Test posterior probabilities of gene expression for genes

# posterior probability group 5 has greater mean than group 6
postprob = sum(mu.samp[,5] > mu.samp[,6])/numsamp
postprob
## [1] 0.582
# posterior probability group 2 has greater mean than group 1
postprob = sum(mu.samp[,2] > mu.samp[,1])/numsamp
postprob
## [1] 0.019

Examining Shrinkage Graphically

#####################################################
######### Examining Shrinkage Graphically ###########
#####################################################

datameans = apply(y,2,mean)
postmeans = apply(mu.samp,2,mean)
mu0.mean = mean(mu0.samp)

par(mfrow=c(1,1))
plot(1:12,datameans,main="Shrinkage of Normal Means",pch=19)
abline(h=mu0.mean,col=4,lwd=2)
points(1:12,postmeans,pch=19,col=2)
legend(8,2,c("Data Mean","Post Mean","Mu0"),pch=19,col=c(1,2,4))

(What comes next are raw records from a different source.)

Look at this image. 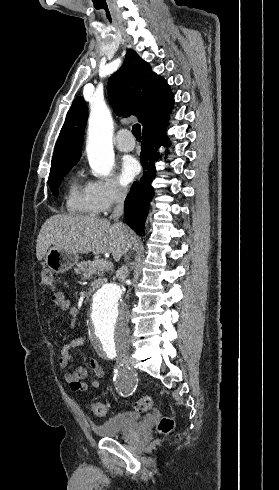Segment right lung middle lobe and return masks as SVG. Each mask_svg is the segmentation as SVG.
I'll return each mask as SVG.
<instances>
[{"label":"right lung middle lobe","mask_w":279,"mask_h":490,"mask_svg":"<svg viewBox=\"0 0 279 490\" xmlns=\"http://www.w3.org/2000/svg\"><path fill=\"white\" fill-rule=\"evenodd\" d=\"M73 165L61 167L50 171L49 185L55 196L58 195V187L62 181V177L72 168Z\"/></svg>","instance_id":"dd1d6c3e"}]
</instances>
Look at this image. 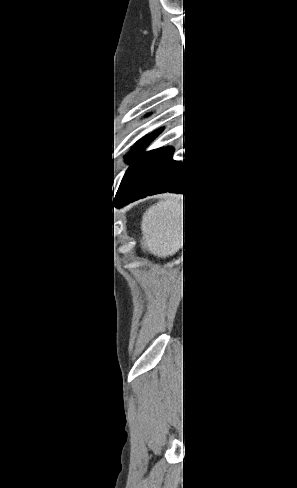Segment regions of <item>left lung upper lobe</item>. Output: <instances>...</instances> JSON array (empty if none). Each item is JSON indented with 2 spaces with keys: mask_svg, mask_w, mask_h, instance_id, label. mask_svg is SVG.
Returning <instances> with one entry per match:
<instances>
[{
  "mask_svg": "<svg viewBox=\"0 0 297 488\" xmlns=\"http://www.w3.org/2000/svg\"><path fill=\"white\" fill-rule=\"evenodd\" d=\"M161 129L155 131L153 134L145 137L143 140L138 142V146L135 147L134 151H132L129 155L125 156L126 162H129L131 165L129 169L126 171L120 187L118 189L116 197L123 194L133 183V181L139 176V174L143 171V169L147 166V164L162 150V148L155 149L139 155L138 152L145 147L149 141L155 138Z\"/></svg>",
  "mask_w": 297,
  "mask_h": 488,
  "instance_id": "5c2ea615",
  "label": "left lung upper lobe"
}]
</instances>
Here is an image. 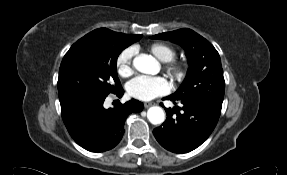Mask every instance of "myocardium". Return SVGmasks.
Masks as SVG:
<instances>
[{
	"instance_id": "f54148a6",
	"label": "myocardium",
	"mask_w": 287,
	"mask_h": 175,
	"mask_svg": "<svg viewBox=\"0 0 287 175\" xmlns=\"http://www.w3.org/2000/svg\"><path fill=\"white\" fill-rule=\"evenodd\" d=\"M168 74L175 79H182L185 76L186 67L183 63L171 60L166 64Z\"/></svg>"
}]
</instances>
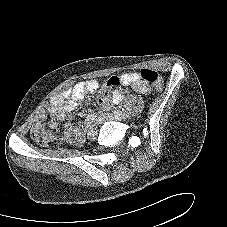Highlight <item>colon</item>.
Here are the masks:
<instances>
[{"label":"colon","instance_id":"5ec220e1","mask_svg":"<svg viewBox=\"0 0 227 227\" xmlns=\"http://www.w3.org/2000/svg\"><path fill=\"white\" fill-rule=\"evenodd\" d=\"M140 78L143 79L153 90L160 91L163 88V77L155 70L143 69L139 73ZM121 83V78L113 75L106 80L107 87H114ZM49 133L43 125L32 131V138L40 145H45L49 141Z\"/></svg>","mask_w":227,"mask_h":227}]
</instances>
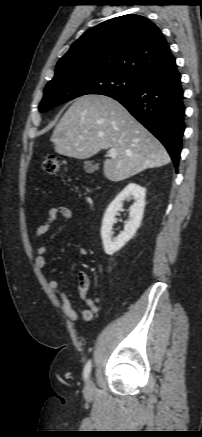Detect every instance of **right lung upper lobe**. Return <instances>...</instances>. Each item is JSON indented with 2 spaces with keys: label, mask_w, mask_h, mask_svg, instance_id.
<instances>
[{
  "label": "right lung upper lobe",
  "mask_w": 202,
  "mask_h": 437,
  "mask_svg": "<svg viewBox=\"0 0 202 437\" xmlns=\"http://www.w3.org/2000/svg\"><path fill=\"white\" fill-rule=\"evenodd\" d=\"M175 60L161 30L147 18L128 14L85 32L58 61L66 73H121L137 79Z\"/></svg>",
  "instance_id": "cb5924a9"
}]
</instances>
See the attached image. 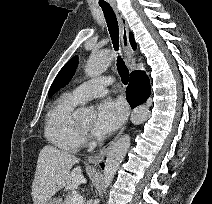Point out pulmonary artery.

Posterior Predictive Sampling

#####################################################
######### Posterior Predictive Sampling #############
#####################################################

## sampling distribution of new observation 
## from a currently existing group

ystar.group1 = rep(NA,numsamp)
ystar.group2 = rep(NA,numsamp)
for (i in 1:numsamp){
    ystar.group1[i] = rnorm(1,mean=mu.samp[i,1],sd=sqrt(truesigsq))
    ystar.group2[i] = rnorm(1,mean=mu.samp[i,2],sd=sqrt(truesigsq))
}

par(mfrow=c(2,1))
xmin = min(c(ystar.group1,ystar.group2))
xmax = max(c(ystar.group1,ystar.group2))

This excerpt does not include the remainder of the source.